И кроме пустого зала, здесь не было ничего. Ни кассы билетной, ни кабинета начальника станции, ни хоть какого-нибудь, самого жалкого кафе или бара, где можно поесть.
Рита с тоской огляделась. В желудке сосало так, что тошнота подступила к горлу. Почему она не взяла с собой ничего из еды, никакого бутерброда или булочки? Вчера на вокзале в Х. на лотке барменши (пардон, они тут называются буфетчицами!) лежали такие пышные лепешки с белым сыром. (Ах да, белый сыр по-русски называется творог.) «Ватрушки с творогом, цена 9 копеек» – было написано на неопрятном клочке бумаги. А рядом стояла другая буфетчица – с деревянным зеленым ящиком и столом, на который были выставлены вафельные стаканчики и стояли весы. В сундуке скрывались высокие металлические цилиндры с самым разным мороженым. Мороженое – это лучшее, что есть в Советском Союзе! Московское вкуснее, чем энское, особенно эскимо в серебряных бумажках. А какое мороженое в городе Х.? У Риты было время до поезда, и она надолго задержалась около зеленого сундука. Пломбир – очень жирное, молочное – так себе, яичное – довольно приторное. Ягодное – чудо! По тринадцать копеек сливочное с изюмом – выше всяких похвал. А вафли, on Dieu и Боже мой, какие хрустящие, тонкие, сладкие вафли! В Париже такого мороженого нет.

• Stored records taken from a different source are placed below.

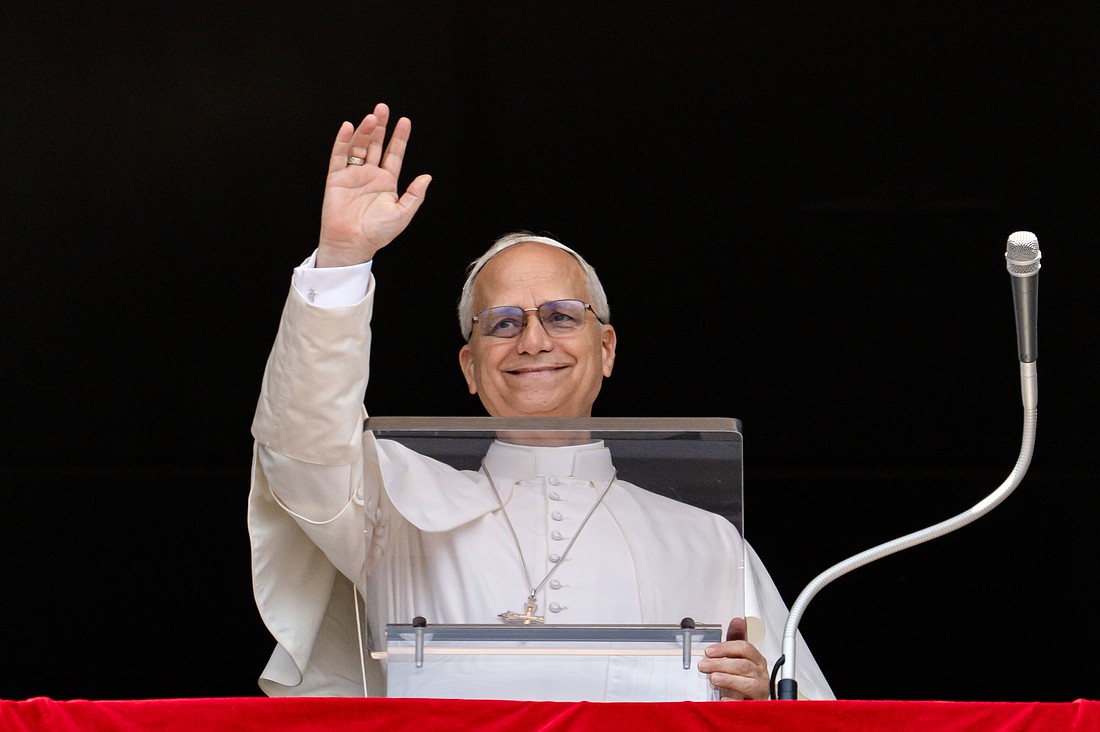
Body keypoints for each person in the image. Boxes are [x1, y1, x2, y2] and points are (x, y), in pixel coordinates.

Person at [248, 103, 833, 700]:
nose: (532, 341)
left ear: (605, 348)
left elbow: (816, 712)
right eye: (502, 323)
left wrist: (765, 703)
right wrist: (343, 260)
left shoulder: (708, 543)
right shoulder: (392, 511)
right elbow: (301, 451)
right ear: (469, 367)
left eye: (560, 316)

– Доченька, у тебя горло заболит! – испуганно сказала продавщица, бывшая, вероятно, ровесницей Риты.
– Ничего, – лихо ответила та, догрызая вафлю. – Еще одно за тринадцать копеек дайте, пожалуйста!

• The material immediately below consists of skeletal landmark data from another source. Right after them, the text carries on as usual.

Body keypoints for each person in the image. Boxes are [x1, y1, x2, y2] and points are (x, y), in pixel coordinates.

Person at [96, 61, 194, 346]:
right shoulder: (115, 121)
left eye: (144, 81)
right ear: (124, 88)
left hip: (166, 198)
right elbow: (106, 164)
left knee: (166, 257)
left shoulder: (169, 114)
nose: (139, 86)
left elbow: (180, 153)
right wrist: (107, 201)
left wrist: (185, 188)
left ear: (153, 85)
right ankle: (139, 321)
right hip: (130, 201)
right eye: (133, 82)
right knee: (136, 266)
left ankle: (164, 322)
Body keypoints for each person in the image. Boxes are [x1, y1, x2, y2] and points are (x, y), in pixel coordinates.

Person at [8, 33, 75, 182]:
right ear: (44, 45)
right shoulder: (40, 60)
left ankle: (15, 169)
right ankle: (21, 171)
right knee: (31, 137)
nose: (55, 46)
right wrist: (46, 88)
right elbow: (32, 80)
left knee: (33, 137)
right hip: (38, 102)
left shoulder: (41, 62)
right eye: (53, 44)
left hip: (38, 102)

Вот бы сейчас съесть хоть одно из тех семи мороженых! Как было бы здорово!
Хотя нет, в такой холод мороженого не надо. Сейчас бы крепкого кофе… или чаю, пусть даже того, из коробочки со слоном…
Тошнота волной подошла к горлу – и отхлынула, оставив испарину на висках.
Спокойно, приказала себе Рита. Раз есть станция, значит, здесь кто-нибудь должен быть. Может, вход в служебное помещение с другой стороны?
Она поставила чемодан на некое подобие крыльца и пошла вокруг дома. Но через два шага вернулась и подняла его снова. Не то чтобы она опасалась, что кто-то украдет ее вещи в этом звенящем на разные птичьи голоса, прохладном, росистом безлюдье, но с чемоданом в руке она чувствовала себя уверенней.
Ого, дверь! И крыльцо, к которому со стороны леса ведет протоптанная тропинка!
Рита оглядела окна, изнутри завешенные ситцевыми нестираными занавесками, и поднялась на крыльцо. Постучала. Тишина… Нет, какие-то звуки все же доносятся из-за двери. Постучала снова. Странные звуки стали громче.
Рита нахмурилась. Похоже было, что кого-то избивают. Тяжелое оханье, стоны, глухие удары… Куда она попала? Как бы исчезнуть отсюда?
Не получится – обратный поезд пойдет на Х. только через сутки. Она не имеет права уехать, не исполнив то, что должна исполнить. И вообще смешно: женщина, прошедшая войну, не раз, как принято выражаться, смотревшая в лицо смерти, боится каких-то неясных звуков. А что, если кому-то здесь нужна помощь?
Рита заметила, что створка одного из зарешеченных неплотно окон прикрыта. Ей удалось просунуть между прутьев ветку, чуть отодвинуть створку и приподнять край занавески. Приникла к щелке. Какое-то время ничего невозможно было разглядеть, потом глаза привыкли к темноте – и Рита еще мгновение всматривалась, не веря себе.
Резко выдернула палочку, отпрянула от окна – и зажала руками рот, чтобы не рассмеяться. Театр абсурда! Интересно, как скоро те двое, чьи голые тела она разглядела на покосившейся кровати, закончат заниматься тем, чем они занимаются? Судя по широченной спине мужчины, он полон сил и способен делать свое мужское дело еще пару часов. И что, Рите все это время на крылечке сидеть?